Data items:
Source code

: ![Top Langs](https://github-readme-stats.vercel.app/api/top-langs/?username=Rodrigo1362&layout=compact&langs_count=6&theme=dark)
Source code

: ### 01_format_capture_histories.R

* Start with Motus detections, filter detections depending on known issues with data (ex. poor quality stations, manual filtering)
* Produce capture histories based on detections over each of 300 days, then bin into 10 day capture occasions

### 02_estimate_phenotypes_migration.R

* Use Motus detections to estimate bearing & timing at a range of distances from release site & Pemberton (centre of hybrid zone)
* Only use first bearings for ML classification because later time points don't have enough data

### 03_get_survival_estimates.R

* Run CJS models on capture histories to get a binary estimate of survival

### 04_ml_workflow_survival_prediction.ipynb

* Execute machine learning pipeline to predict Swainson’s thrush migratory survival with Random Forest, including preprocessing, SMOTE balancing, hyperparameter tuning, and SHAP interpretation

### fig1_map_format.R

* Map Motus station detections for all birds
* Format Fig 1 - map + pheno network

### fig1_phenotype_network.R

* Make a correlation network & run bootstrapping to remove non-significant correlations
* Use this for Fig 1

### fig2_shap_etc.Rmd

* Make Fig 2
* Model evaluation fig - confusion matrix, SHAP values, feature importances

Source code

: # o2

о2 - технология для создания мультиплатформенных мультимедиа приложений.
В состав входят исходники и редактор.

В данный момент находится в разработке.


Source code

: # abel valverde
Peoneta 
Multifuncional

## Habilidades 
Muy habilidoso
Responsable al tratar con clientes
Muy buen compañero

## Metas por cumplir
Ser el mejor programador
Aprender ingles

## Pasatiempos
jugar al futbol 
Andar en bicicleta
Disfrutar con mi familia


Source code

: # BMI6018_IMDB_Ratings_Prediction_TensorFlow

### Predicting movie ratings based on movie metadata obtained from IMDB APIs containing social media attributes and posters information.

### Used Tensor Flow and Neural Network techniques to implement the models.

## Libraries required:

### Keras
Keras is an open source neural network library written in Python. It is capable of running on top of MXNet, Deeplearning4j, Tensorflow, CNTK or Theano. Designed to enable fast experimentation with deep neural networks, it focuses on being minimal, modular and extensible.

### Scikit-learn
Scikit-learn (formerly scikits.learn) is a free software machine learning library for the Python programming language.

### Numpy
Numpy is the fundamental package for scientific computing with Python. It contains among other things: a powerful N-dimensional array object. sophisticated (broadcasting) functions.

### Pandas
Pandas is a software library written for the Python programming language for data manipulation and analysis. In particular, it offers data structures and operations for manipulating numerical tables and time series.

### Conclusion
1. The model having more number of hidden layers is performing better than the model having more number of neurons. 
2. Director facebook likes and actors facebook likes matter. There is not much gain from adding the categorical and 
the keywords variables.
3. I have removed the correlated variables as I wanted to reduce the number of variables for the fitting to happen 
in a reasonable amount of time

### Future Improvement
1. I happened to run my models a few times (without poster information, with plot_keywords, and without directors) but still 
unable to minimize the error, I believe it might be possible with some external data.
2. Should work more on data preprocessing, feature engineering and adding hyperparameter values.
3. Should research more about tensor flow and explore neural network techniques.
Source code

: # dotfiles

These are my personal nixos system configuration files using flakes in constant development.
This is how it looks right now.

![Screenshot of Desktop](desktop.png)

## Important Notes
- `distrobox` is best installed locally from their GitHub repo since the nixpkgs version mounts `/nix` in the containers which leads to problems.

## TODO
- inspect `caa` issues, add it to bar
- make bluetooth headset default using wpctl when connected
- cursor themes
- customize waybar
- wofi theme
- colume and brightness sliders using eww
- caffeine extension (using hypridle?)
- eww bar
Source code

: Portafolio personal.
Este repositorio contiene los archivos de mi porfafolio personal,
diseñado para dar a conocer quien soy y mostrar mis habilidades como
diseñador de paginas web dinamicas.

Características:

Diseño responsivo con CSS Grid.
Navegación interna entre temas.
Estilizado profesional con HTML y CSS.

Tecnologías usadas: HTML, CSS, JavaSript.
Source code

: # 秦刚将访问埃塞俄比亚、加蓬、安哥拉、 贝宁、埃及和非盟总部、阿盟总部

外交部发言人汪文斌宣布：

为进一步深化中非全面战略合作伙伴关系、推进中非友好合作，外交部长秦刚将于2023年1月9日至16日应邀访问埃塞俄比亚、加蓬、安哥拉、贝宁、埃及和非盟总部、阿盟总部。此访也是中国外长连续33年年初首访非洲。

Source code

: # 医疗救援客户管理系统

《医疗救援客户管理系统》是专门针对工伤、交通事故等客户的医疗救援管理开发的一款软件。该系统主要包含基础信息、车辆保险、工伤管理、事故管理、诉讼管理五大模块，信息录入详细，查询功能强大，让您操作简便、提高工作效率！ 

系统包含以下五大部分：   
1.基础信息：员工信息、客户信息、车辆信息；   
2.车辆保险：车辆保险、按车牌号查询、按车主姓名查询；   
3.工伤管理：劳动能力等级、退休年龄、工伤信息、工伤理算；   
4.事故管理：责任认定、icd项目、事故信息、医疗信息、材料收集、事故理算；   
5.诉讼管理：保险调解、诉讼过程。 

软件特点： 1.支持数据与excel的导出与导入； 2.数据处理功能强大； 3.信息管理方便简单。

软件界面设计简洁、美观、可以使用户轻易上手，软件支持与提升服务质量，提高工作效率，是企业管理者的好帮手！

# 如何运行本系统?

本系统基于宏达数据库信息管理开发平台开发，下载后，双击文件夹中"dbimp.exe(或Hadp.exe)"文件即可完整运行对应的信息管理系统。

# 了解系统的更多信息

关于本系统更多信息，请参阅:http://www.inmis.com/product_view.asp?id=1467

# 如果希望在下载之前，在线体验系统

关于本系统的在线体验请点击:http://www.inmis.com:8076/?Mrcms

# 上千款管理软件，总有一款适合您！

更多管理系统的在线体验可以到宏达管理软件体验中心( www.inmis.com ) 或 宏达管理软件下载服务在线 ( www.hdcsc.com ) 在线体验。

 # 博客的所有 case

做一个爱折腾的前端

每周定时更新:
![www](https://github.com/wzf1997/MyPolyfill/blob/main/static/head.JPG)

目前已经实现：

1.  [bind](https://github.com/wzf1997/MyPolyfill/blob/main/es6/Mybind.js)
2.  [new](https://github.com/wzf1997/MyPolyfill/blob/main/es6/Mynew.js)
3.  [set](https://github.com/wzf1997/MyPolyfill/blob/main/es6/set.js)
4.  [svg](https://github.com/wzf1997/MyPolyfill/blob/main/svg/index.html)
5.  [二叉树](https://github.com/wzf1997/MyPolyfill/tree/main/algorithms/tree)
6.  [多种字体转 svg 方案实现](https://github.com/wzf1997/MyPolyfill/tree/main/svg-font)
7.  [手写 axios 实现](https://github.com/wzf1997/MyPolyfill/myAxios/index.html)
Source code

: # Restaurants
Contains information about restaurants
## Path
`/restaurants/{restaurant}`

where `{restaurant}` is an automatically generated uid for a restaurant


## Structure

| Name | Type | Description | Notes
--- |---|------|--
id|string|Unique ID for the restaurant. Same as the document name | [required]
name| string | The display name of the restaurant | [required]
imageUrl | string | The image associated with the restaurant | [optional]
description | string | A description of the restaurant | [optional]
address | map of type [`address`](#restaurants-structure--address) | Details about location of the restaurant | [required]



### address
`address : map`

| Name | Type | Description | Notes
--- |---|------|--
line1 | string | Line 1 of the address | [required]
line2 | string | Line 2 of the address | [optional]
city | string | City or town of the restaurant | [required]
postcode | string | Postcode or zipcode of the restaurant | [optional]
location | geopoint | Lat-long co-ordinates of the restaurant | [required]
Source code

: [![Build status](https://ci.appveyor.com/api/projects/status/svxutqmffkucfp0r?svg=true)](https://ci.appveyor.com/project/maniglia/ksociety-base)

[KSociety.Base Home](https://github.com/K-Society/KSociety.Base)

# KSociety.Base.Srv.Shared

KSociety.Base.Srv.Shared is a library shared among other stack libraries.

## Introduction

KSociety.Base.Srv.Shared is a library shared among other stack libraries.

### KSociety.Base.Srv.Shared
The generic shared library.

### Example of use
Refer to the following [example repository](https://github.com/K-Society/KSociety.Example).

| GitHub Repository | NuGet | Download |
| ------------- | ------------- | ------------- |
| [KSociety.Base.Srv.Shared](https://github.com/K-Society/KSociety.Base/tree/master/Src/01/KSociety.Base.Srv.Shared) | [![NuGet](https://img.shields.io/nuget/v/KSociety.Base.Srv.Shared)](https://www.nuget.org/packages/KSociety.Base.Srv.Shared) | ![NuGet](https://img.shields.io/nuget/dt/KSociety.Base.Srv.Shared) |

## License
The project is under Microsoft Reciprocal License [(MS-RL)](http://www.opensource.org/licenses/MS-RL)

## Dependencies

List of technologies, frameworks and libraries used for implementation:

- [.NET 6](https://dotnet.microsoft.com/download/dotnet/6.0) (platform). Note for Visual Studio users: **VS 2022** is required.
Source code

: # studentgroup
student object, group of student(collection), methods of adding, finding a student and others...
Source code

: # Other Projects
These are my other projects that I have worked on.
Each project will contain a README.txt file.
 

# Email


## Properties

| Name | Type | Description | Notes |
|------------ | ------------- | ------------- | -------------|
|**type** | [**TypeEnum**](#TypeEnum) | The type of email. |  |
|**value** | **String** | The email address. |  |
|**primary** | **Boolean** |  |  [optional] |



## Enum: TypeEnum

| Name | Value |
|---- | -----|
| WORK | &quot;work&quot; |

_What to produce_
Only exact copies of the lines from the one containing "### KSociety.Base.Srv.Shared" to the end of the records belong in the answer.

_Output of the task_
### KSociety.Base.Srv.Shared
The generic shared library.

### Example of use
Refer to the following [example repository](https://github.com/K-Society/KSociety.Example).

| GitHub Repository | NuGet | Download |
| ------------- | ------------- | ------------- |
| [KSociety.Base.Srv.Shared](https://github.com/K-Society/KSociety.Base/tree/master/Src/01/KSociety.Base.Srv.Shared) | [![NuGet](https://img.shields.io/nuget/v/KSociety.Base.Srv.Shared)](https://www.nuget.org/packages/KSociety.Base.Srv.Shared) | ![NuGet](https://img.shields.io/nuget/dt/KSociety.Base.Srv.Shared) |

## License
The project is under Microsoft Reciprocal License [(MS-RL)](http://www.opensource.org/licenses/MS-RL)

## Dependencies

List of technologies, frameworks and libraries used for implementation:

- [.NET 6](https://dotnet.microsoft.com/download/dotnet/6.0) (platform). Note for Visual Studio users: **VS 2022** is required.
Source code

: # studentgroup
student object, group of student(collection), methods of adding, finding a student and others...
Source code

: # Other Projects
These are my other projects that I have worked on.
Each project will contain a README.txt file.
 

# Email


## Properties

| Name | Type | Description | Notes |
|------------ | ------------- | ------------- | -------------|
|**type** | [**TypeEnum**](#TypeEnum) | The type of email. |  |
|**value** | **String** | The email address. |  |
|**primary** | **Boolean** |  |  [optional] |



## Enum: TypeEnum

| Name | Value |
|---- | -----|
| WORK | &quot;work&quot; |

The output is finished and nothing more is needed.